No matter what you choose, you’re compromising your ethics. And it’s a miserable feeling. For my first 20 years or so in the profession, I thought being an OT was the greatest. You make good money, you’re well-respected by the public, and you’re doing a good service. Now? I get mailers asking if I want to pursue my doctorate, and i just throw them away. It wouldn’t change anything. 

I’d estimate I’m using about one quarter of my overall skill. I used to teach, go to committee meetings, attend patient meetings with doctors… all of that is gone. 

I recently attended a baby shower for one of my daughter’s friends, and saw a couple of her friends at the wedding. These women are in their mid-20s; one is a PT, the other an OT. The PT is seeing 17 patients a day, while the OT works in skilled nursing. “I have a patient who’s 97 years old,” she told me. “They want me to get 60 minutes with him. What am I supposed to do?”

I was devastated. I wanted to tell her there are dozens of things she can do. I wanted to tell her about when I was a young therapist, and would regularly go to see one of my mentors in a similar situation, and subsequently developed the skills that made me so proud. 

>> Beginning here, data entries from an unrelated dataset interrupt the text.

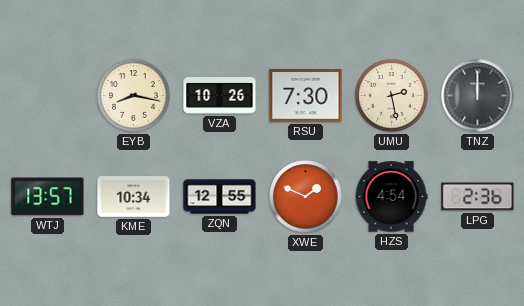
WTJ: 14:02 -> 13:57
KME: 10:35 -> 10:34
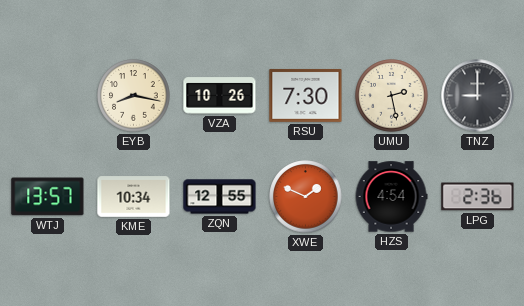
TNZ: 12:00 -> 9:00
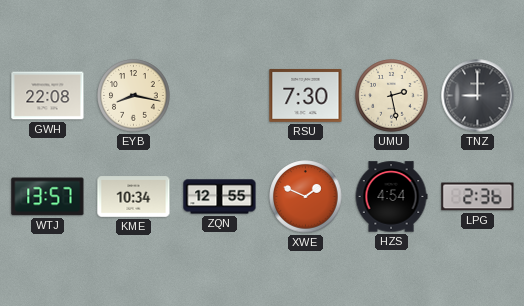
GWH: none -> 22:08
VZA: 10:26 -> none
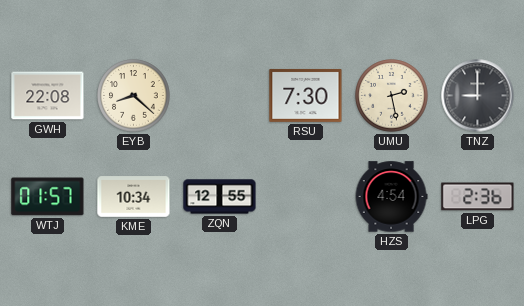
EYB: 8:17 -> 8:22
WTJ: 13:57 -> 01:57
XWE: 1:49 -> none
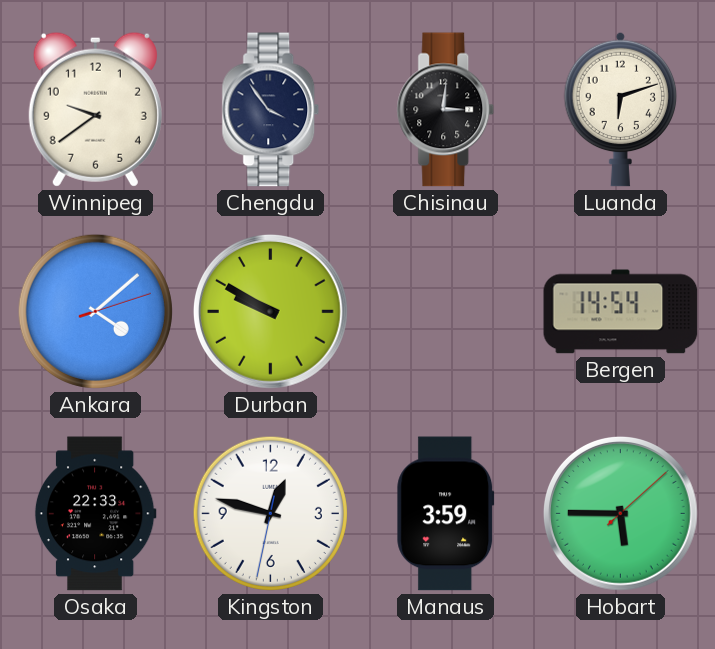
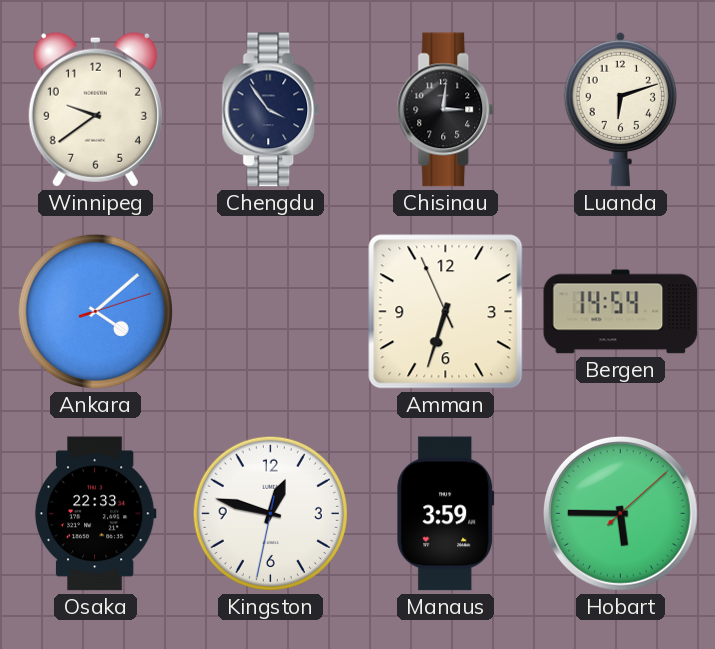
Durban: 9:50 -> none
Amman: none -> 6:32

The truth is that she doesn’t know any of those skills, and won’t ever have the chance to learn because of the emphasis on productivity. The senior therapist on her unit won’t teach her, she’s on a schedule of her own. 

And I hear these questions at work every day. I want to tell all of these young therapists that I’ll take some time one of these days to teach them a few things that would give value to the time they spend with their patients. Skills that would give each therapist pride in what he or she does for a living, and which they in turn could teach to future classes of incoming OTs. Oh, how I’d love to do that for just one OT.

But that would cut into my productivity.